• _EXERCISE INSTRUCTIONS_
Print the entries exactly; no image belongs in the copy.

• _ENTRIES SUPPLIED_
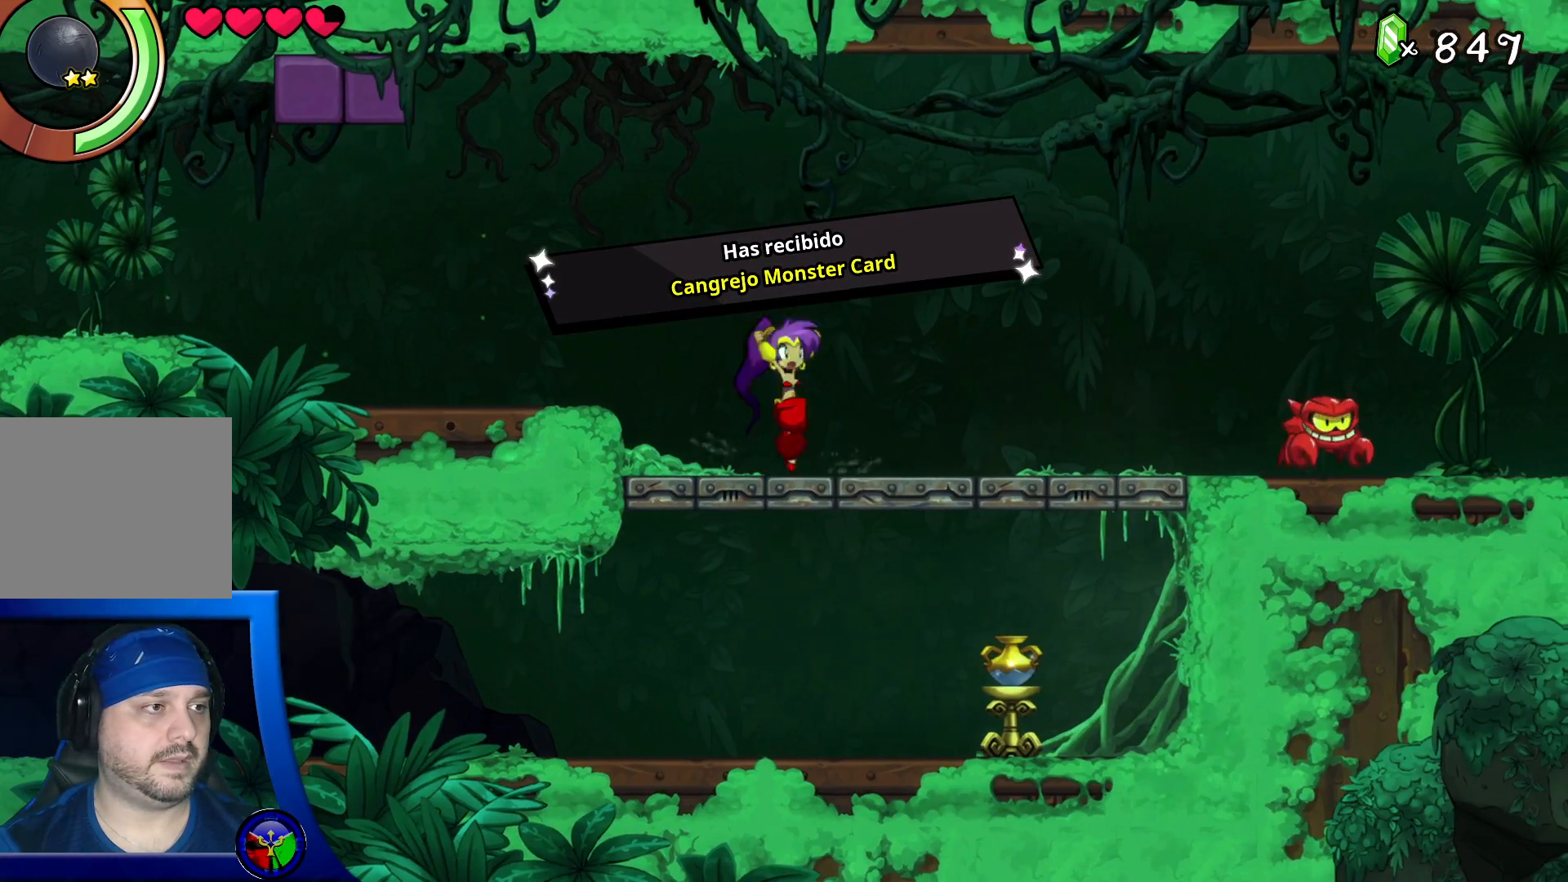
{"buttons": ["A"], "left_stick": "left", "right_stick": "center", "events": [[67, "A", "up"], [150, "left_stick", "down-left"], [283, "left_stick", "left"], [467, "A", "down"]]}
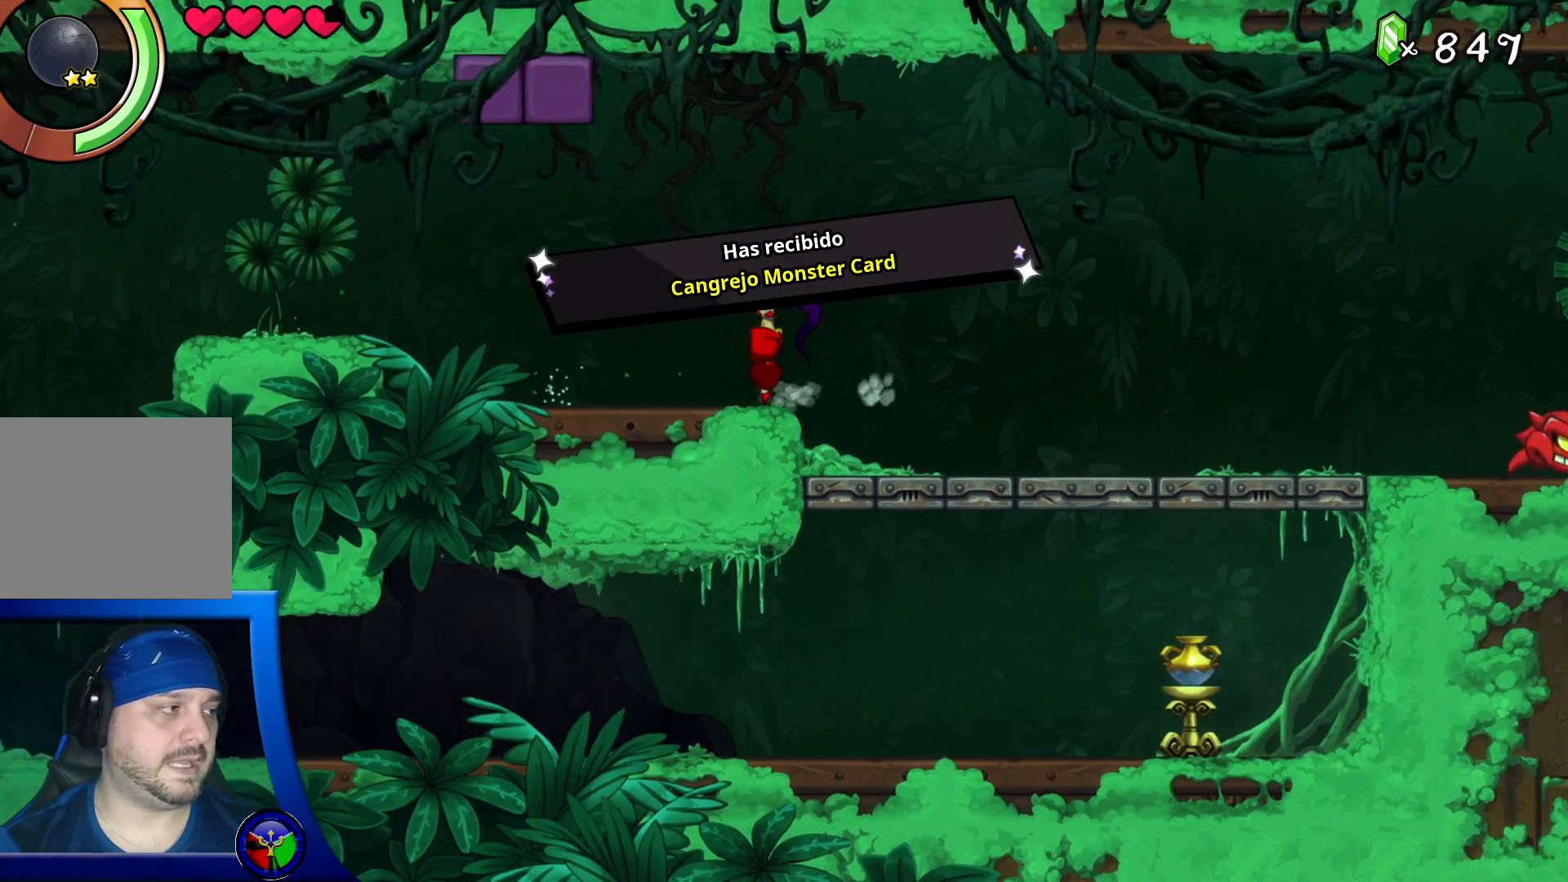
{"buttons": [], "left_stick": "left", "right_stick": "center", "events": [[167, "A", "up"]]}
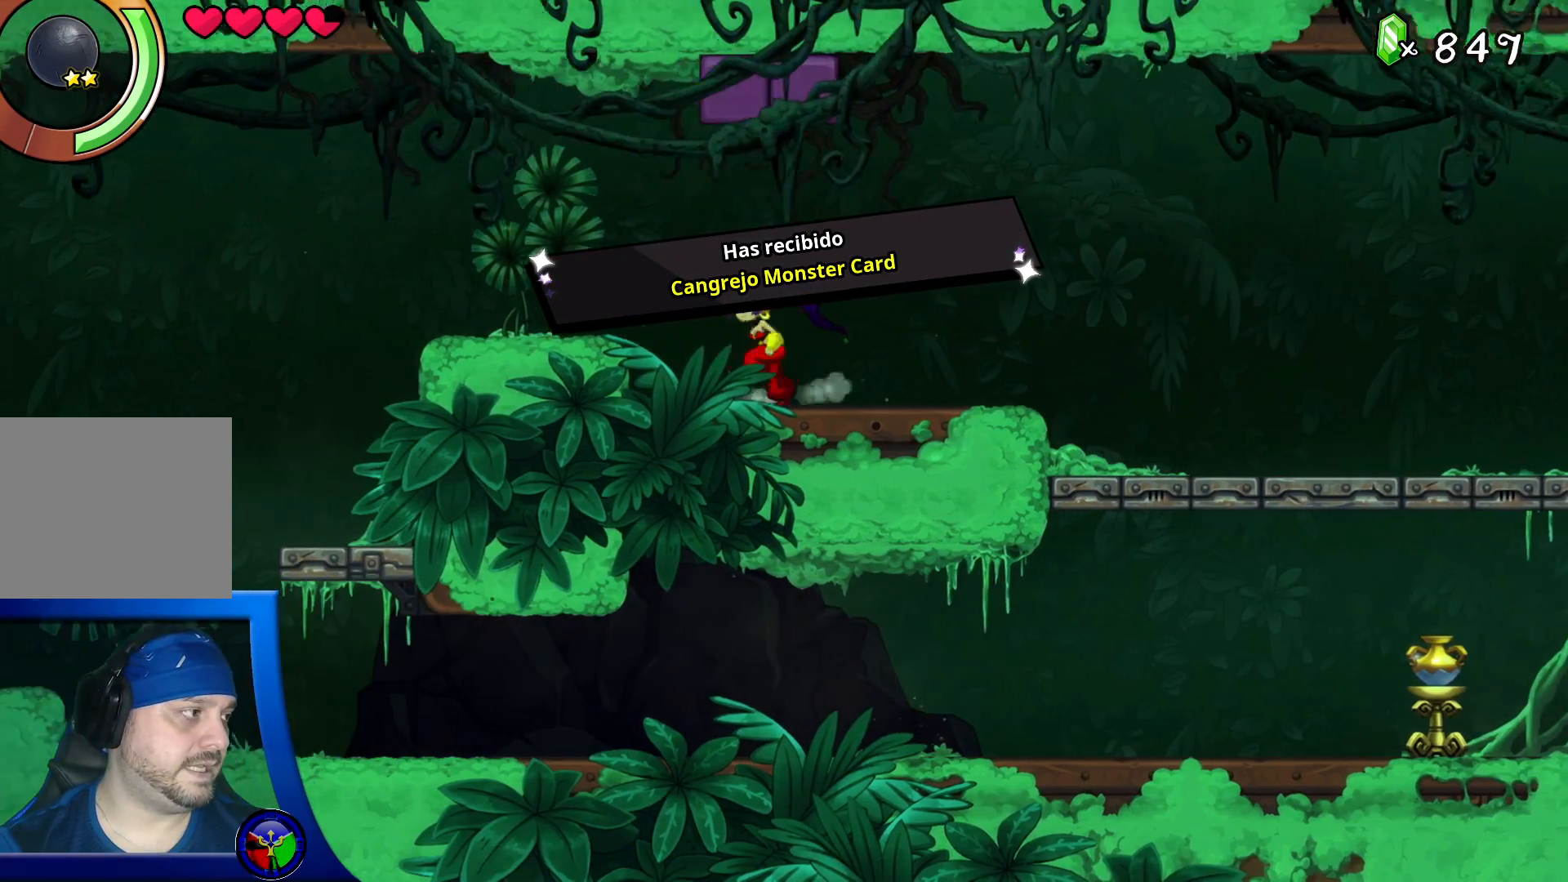
{"buttons": [], "left_stick": "left", "right_stick": "center", "events": []}
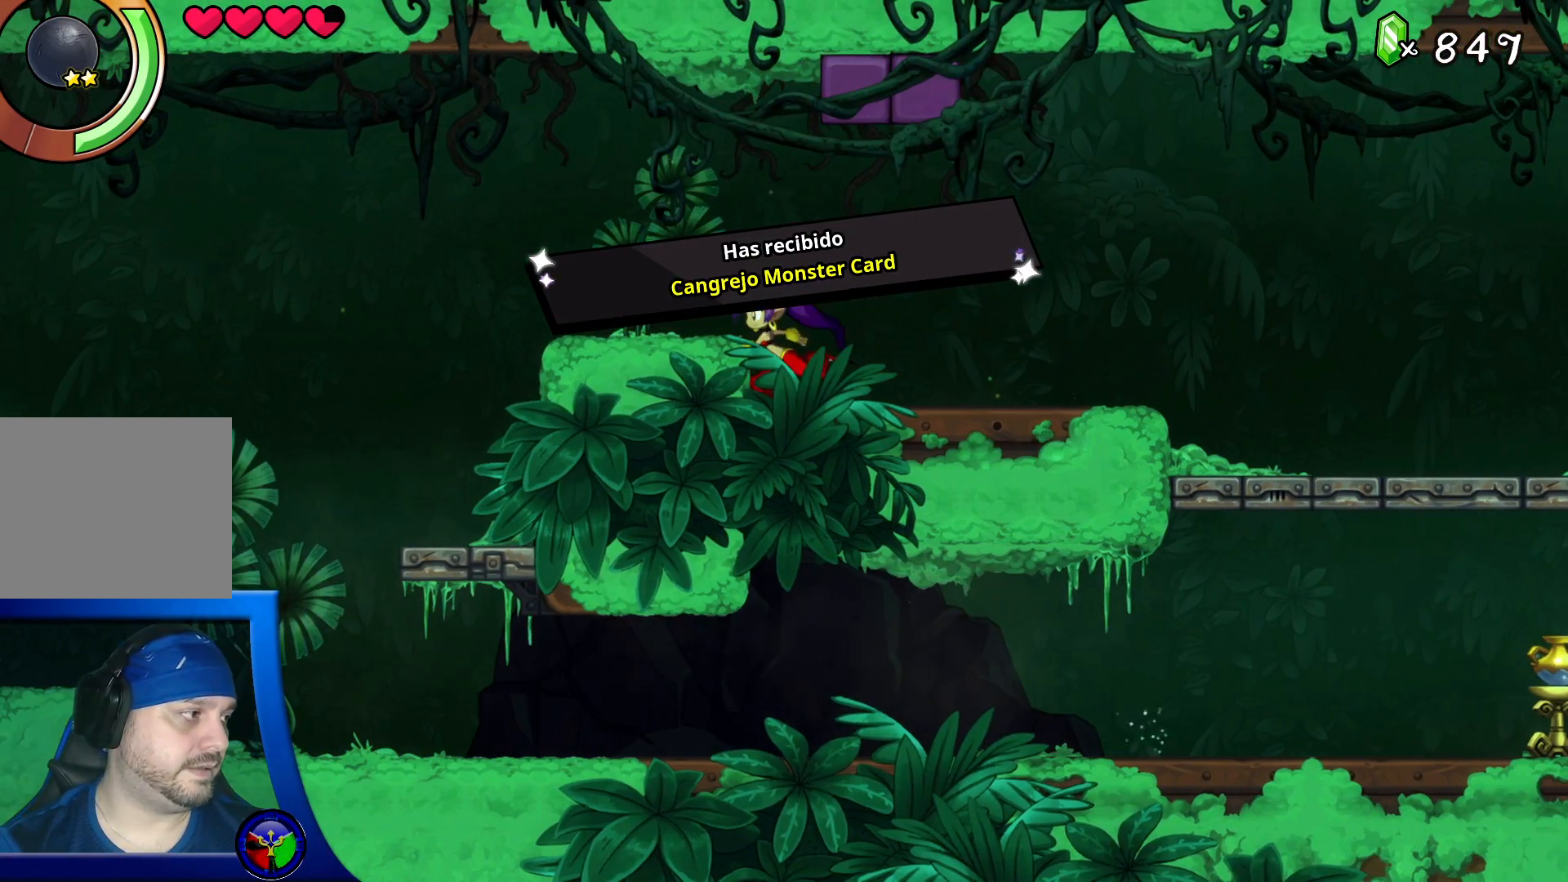
{"buttons": [], "left_stick": "left", "right_stick": "center", "events": [[383, "A", "down"], [500, "A", "up"]]}
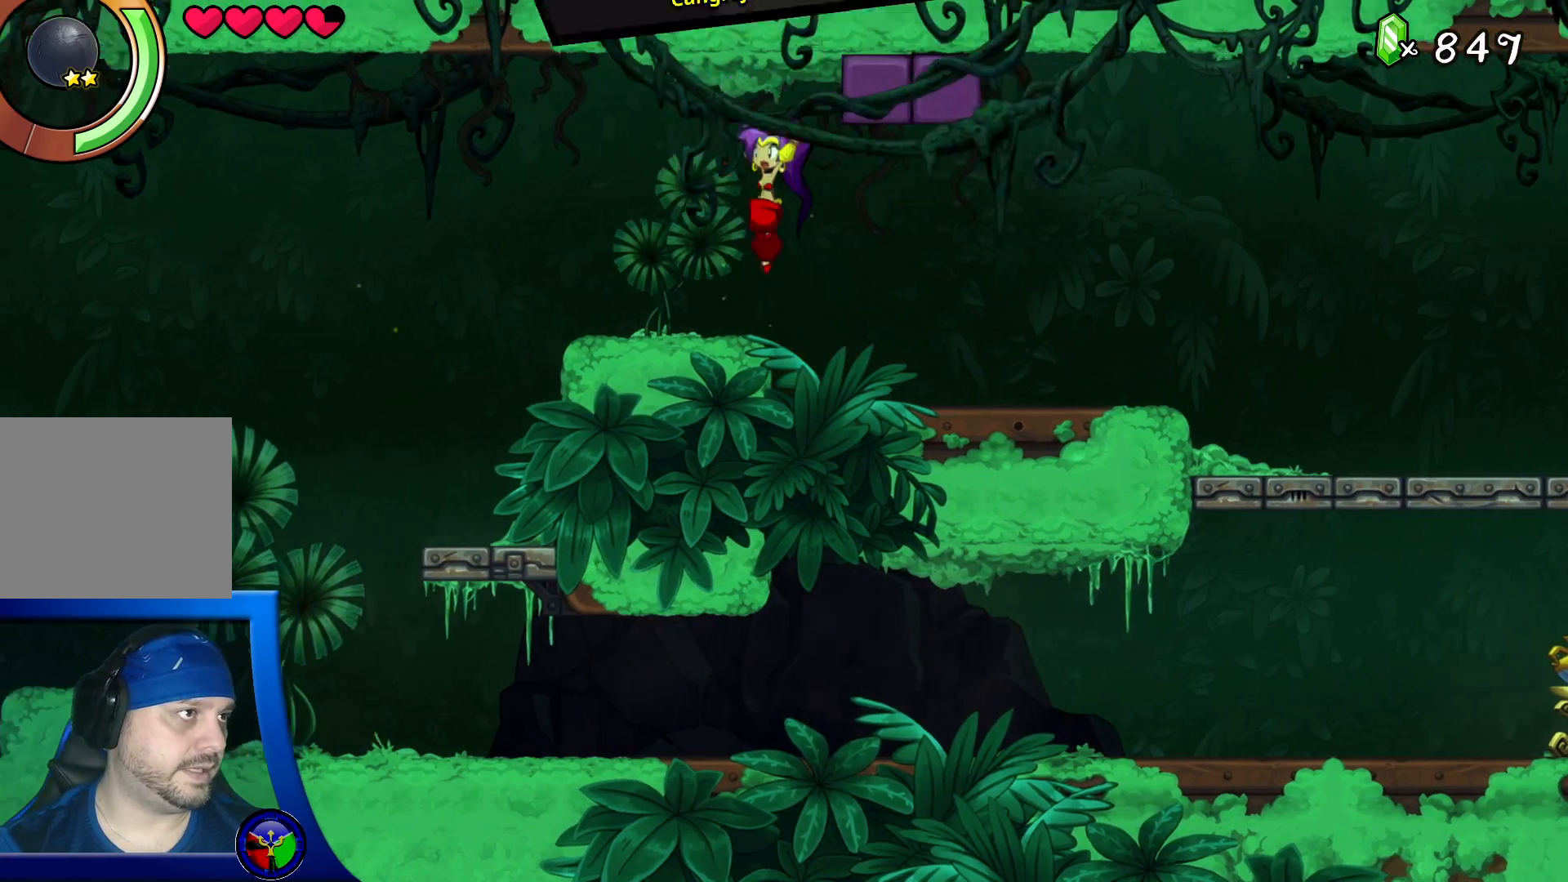
{"buttons": [], "left_stick": "center", "right_stick": "center", "events": [[433, "left_stick", "center"]]}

• _ANSWER TO THE PROBLEM_
{"buttons": ["A"], "left_stick": "left", "right_stick": "center", "events": [[67, "A", "up"], [150, "left_stick", "down-left"], [283, "left_stick", "left"], [467, "A", "down"]]}
{"buttons": [], "left_stick": "left", "right_stick": "center", "events": [[167, "A", "up"]]}
{"buttons": [], "left_stick": "left", "right_stick": "center", "events": []}
{"buttons": [], "left_stick": "left", "right_stick": "center", "events": [[383, "A", "down"], [500, "A", "up"]]}
{"buttons": [], "left_stick": "center", "right_stick": "center", "events": [[433, "left_stick", "center"]]}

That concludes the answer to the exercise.